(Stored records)

((

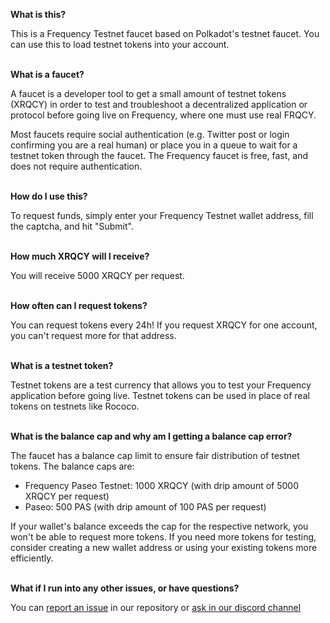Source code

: **What is this?**

This is a Frequency Testnet faucet based on Polkadot's testnet faucet. You can use this to load testnet tokens into your account.
<br><br>

**What is a faucet?**

A faucet is a developer tool to get a small amount of testnet tokens (XRQCY) in order to test and troubleshoot a decentralized application or protocol before going live on Frequency, where one must use real FRQCY.

Most faucets require social authentication (e.g. Twitter post or login confirming you are a real human) or place you in a queue to wait for a testnet token through the faucet. The Frequency faucet is free, fast, and does not require authentication.
<br><br>

**How do I use this?**

To request funds, simply enter your Frequency Testnet wallet address, fill the captcha, and hit "Submit".
<br><br>

**How much XRQCY will I receive?**

You will receive 5000 XRQCY per request.
<br><br>

**How often can I request tokens?**

You can request tokens every 24h! If you request XRQCY for one account, you can't request more for that address.
<br><br>

**What is a testnet token?**

Testnet tokens are a test currency that allows you to test your Frequency application before going live. Testnet tokens can be used in place of real tokens on testnets like Rococo.
<br><br>

**What is the balance cap and why am I getting a balance cap error?**

The faucet has a balance cap limit to ensure fair distribution of testnet tokens. The balance caps are:
- Frequency Paseo Testnet: 1000 XRQCY (with drip amount of 5000 XRQCY per request)
- Paseo: 500 PAS (with drip amount of 100 PAS per request)

If your wallet's balance exceeds the cap for the respective network, you won't be able to request more tokens. If you need more tokens for testing, consider creating a new wallet address or using your existing tokens more efficiently.
<br><br>

**What if I run into any other issues, or have questions?**

You can [report an issue](https://github.com/frequency-chain/testnet-faucet/issues) in our repository or [ask in our discord channel](https://discord.com/channels/969001918460469250/969308337864867840)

))

→ What is required
Since the copy must contain no pictures, return only the text of the records, exactly as it stands.

→ Task result
Source code

: **What is this?**

This is a Frequency Testnet faucet based on Polkadot's testnet faucet. You can use this to load testnet tokens into your account.
<br><br>

**What is a faucet?**

A faucet is a developer tool to get a small amount of testnet tokens (XRQCY) in order to test and troubleshoot a decentralized application or protocol before going live on Frequency, where one must use real FRQCY.

Most faucets require social authentication (e.g. Twitter post or login confirming you are a real human) or place you in a queue to wait for a testnet token through the faucet. The Frequency faucet is free, fast, and does not require authentication.
<br><br>

**How do I use this?**

To request funds, simply enter your Frequency Testnet wallet address, fill the captcha, and hit "Submit".
<br><br>

**How much XRQCY will I receive?**

You will receive 5000 XRQCY per request.
<br><br>

**How often can I request tokens?**

You can request tokens every 24h! If you request XRQCY for one account, you can't request more for that address.
<br><br>

**What is a testnet token?**

Testnet tokens are a test currency that allows you to test your Frequency application before going live. Testnet tokens can be used in place of real tokens on testnets like Rococo.
<br><br>

**What is the balance cap and why am I getting a balance cap error?**

The faucet has a balance cap limit to ensure fair distribution of testnet tokens. The balance caps are:
- Frequency Paseo Testnet: 1000 XRQCY (with drip amount of 5000 XRQCY per request)
- Paseo: 500 PAS (with drip amount of 100 PAS per request)

If your wallet's balance exceeds the cap for the respective network, you won't be able to request more tokens. If you need more tokens for testing, consider creating a new wallet address or using your existing tokens more efficiently.
<br><br>

**What if I run into any other issues, or have questions?**

You can [report an issue](https://github.com/frequency-chain/testnet-faucet/issues) in our repository or [ask in our discord channel](https://discord.com/channels/969001918460469250/969308337864867840)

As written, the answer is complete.